Updated on 2025-02-22 GMT+08:00

Hudi Compaction

What Is Compaction?

Compaction is used to merge the base and log files of merge-on-read (MOR) tables. Compaction involves two processes: Schedule and Run. The schedule process generates a compaction plan in the timeline, which records which Parquet files will be merged with which log files. However, this is just a plan and does not perform the merge. The run process executes all the compaction plans in the timeline one by one until all are completed.

For MOR tables, data is stored using columnar Parquet files and row-based Avro files. Updates are recorded in incremental files, and then synchronous/asynchronous compaction is performed to generate new versions of the columnar files. MOR tables can reduce data ingestion latency, making asynchronous compaction that does not block ingestion meaningful.

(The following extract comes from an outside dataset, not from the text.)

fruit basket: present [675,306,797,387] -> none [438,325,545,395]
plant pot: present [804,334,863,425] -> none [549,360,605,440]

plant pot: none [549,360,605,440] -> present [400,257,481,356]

How to Execute Compaction?

  1. Schedule only
    • Spark SQL (Set the following parameters, trigger on data write)
      hoodie.compact.inline=true
      hoodie.schedule.compact.only.inline=true
      hoodie.run.compact.only.inline=false
      hoodie.compact.inline.max.delta.commits=5 // The default value is 5, but you can adjust it based on the service scenario.

      After executing any write SQL, compaction will be triggered when the condition is met (for example, there are 5 delta log files under the same file slice).

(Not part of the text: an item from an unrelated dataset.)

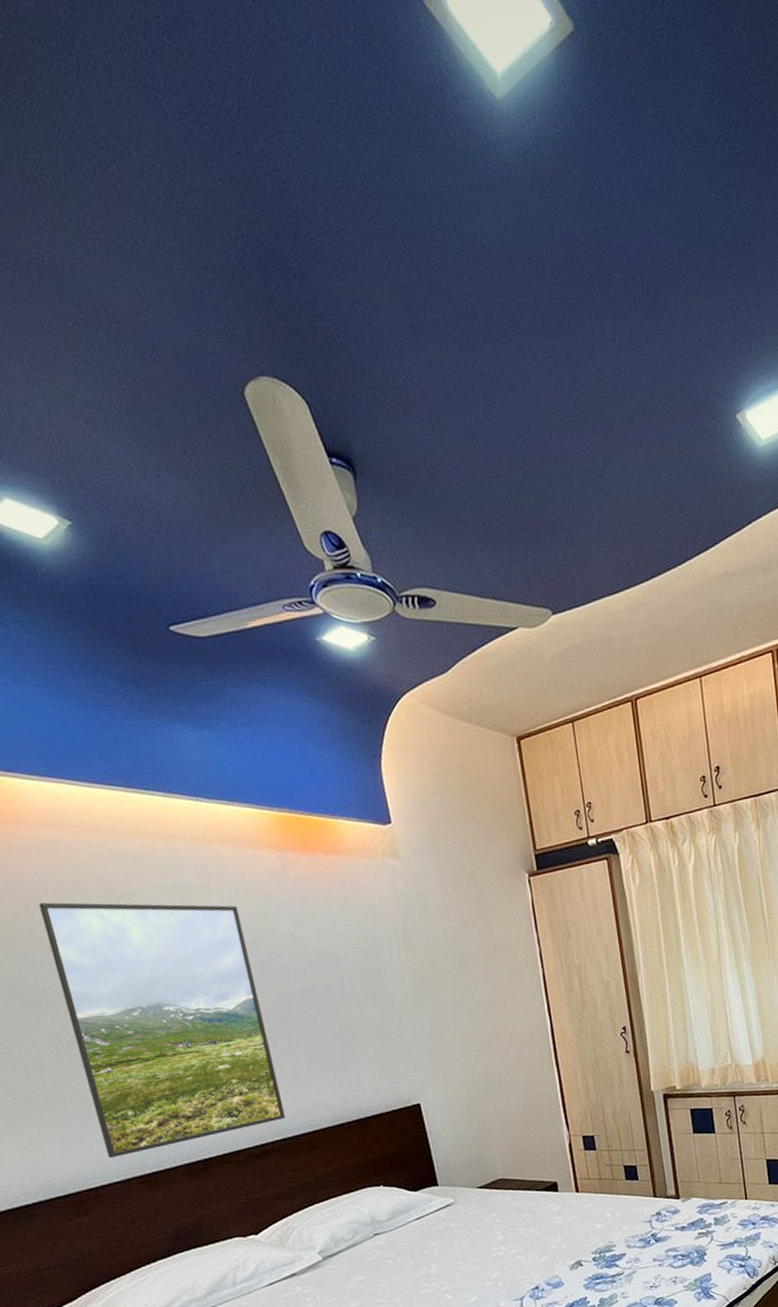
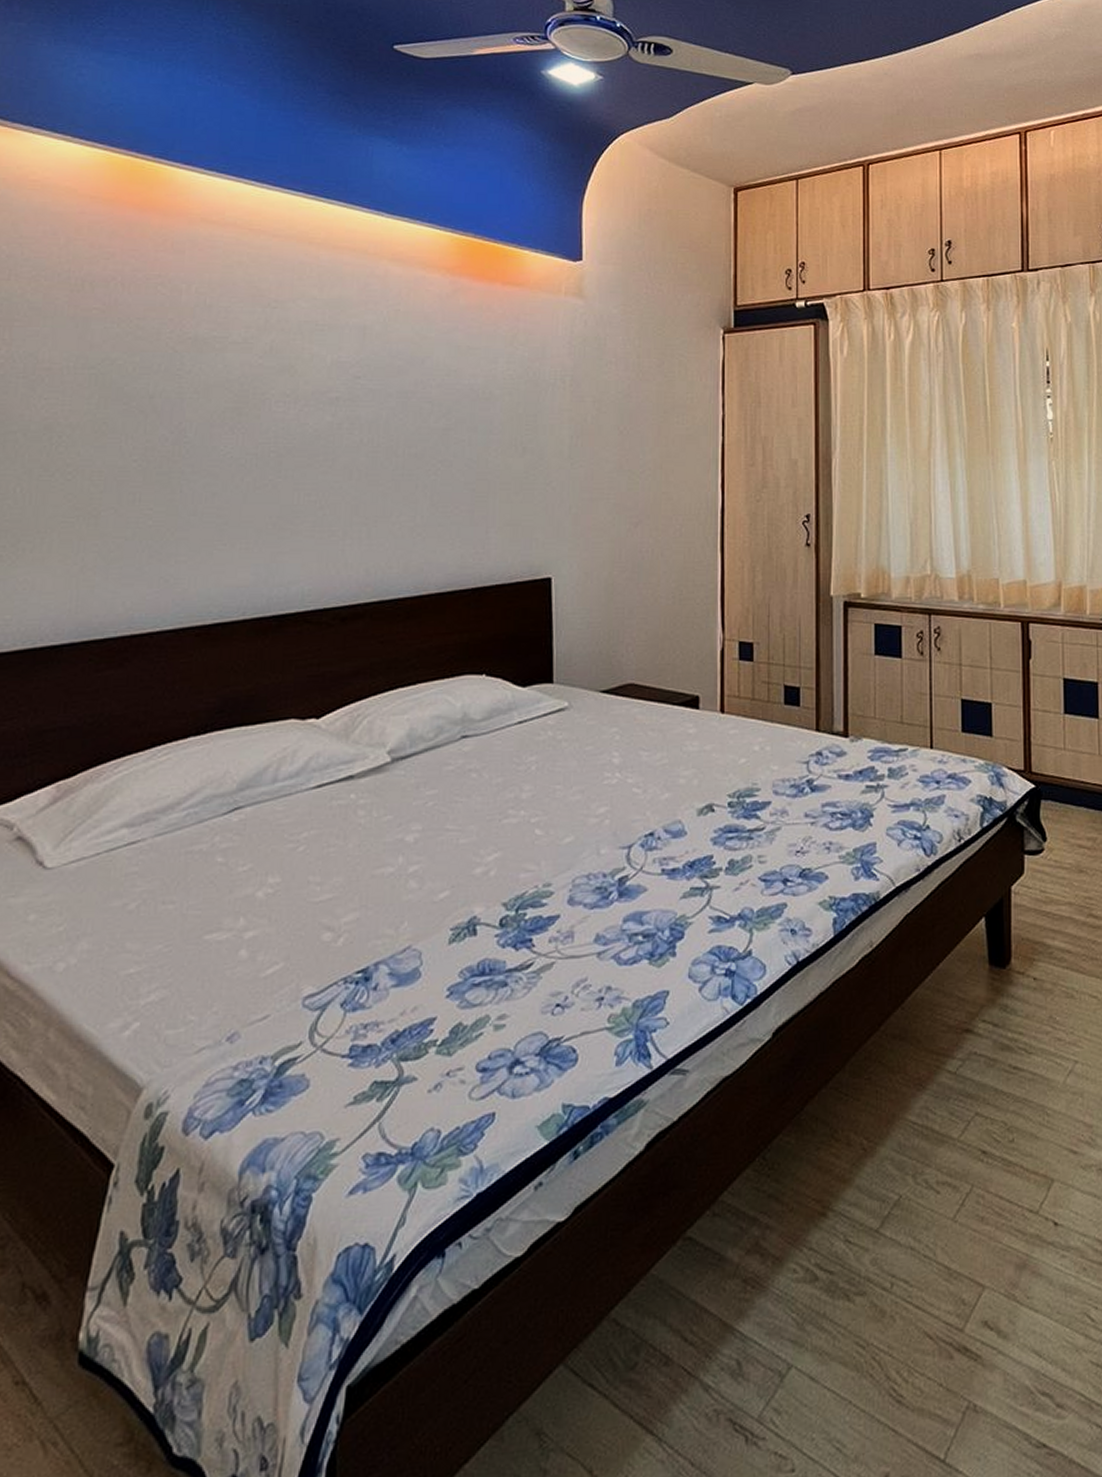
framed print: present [38,902,286,1158] -> none [167,301,393,599]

    • Spark SQL (Set the following parameters, manually trigger once)
      hoodie.compact.inline=true
      hoodie.schedule.compact.only.inline=true
      hoodie.run.compact.only.inline=false
      hoodie.compact.inline.max.delta.commits=5 // The default value is 5, but you can adjust it based on the service scenario.

      Then manually execute SQL:

      schedule compaction on ${table_name}
    • SparkDataSource (Set the following parameters in the option, trigger on data write)

      hoodie.compact.inline=true

      hoodie.schedule.compact.only.inline=true

      hoodie.run.compact.only.inline=false

      hoodie.compact.inline.max.delta.commits=5 // The default value is 5, but you can adjust it based on the service scenario.

    • Flink (Set the following parameters in the with attribute, trigger on data write)

      compaction.async.enabled=false

      compaction.schedule.enabled=true

      compaction.delta_commits=5 // The default value is 5, but you can adjust it based on the service scenario.

  2. Run only
    • Spark SQL (Set the following parameters, manually trigger once)
      hoodie.compact.inline=true
      hoodie.schedule.compact.only.inline=false
      hoodie.run.compact.only.inline=true

      Then execute the following SQL:

      run compaction on ${table_name}
  3. Execute Schedule and Run together

    If there is no compaction plan in the timeline, it will attempt to generate and execute a compaction plan.

    • Spark SQL (Set the following parameters, trigger on data write when the condition is met)
      hoodie.compact.inline=true
      hoodie.schedule.compact.only.inline=false
      hoodie.run.compact.only.inline=false
      hoodie.compact.inline.max.delta.commits=5 // The default value is 5, but you can adjust it based on the service scenario.
    • SparkDataSource (Set the following parameters in the option, trigger on data write)

      hoodie.compact.inline=true

      hoodie.schedule.compact.only.inline=false

      hoodie.run.compact.only.inline=false

      hoodie.compact.inline.max.delta.commits=5 // The default value is 5, but you can adjust it based on the service scenario.

    • Flink (Set the following parameters in the with attribute, trigger on data write)

      compaction.async.enabled=true

      compaction.schedule.enabled=false

      compaction.delta_commits=5 // The default value is 5, but you can adjust it based on the service scenario.

  4. Recommended approach
    • Spark/Flink Streaming jobs: Execute only Schedule, and then set up a separate Spark SQL job to execute Run at regular intervals.
    • Spark batch jobs: Execute Schedule and Run together directly.

      To ensure the highest efficiency of data lake ingestion, you are advised to produce the compaction schedule plan synchronously and execute the compaction schedule plan asynchronously.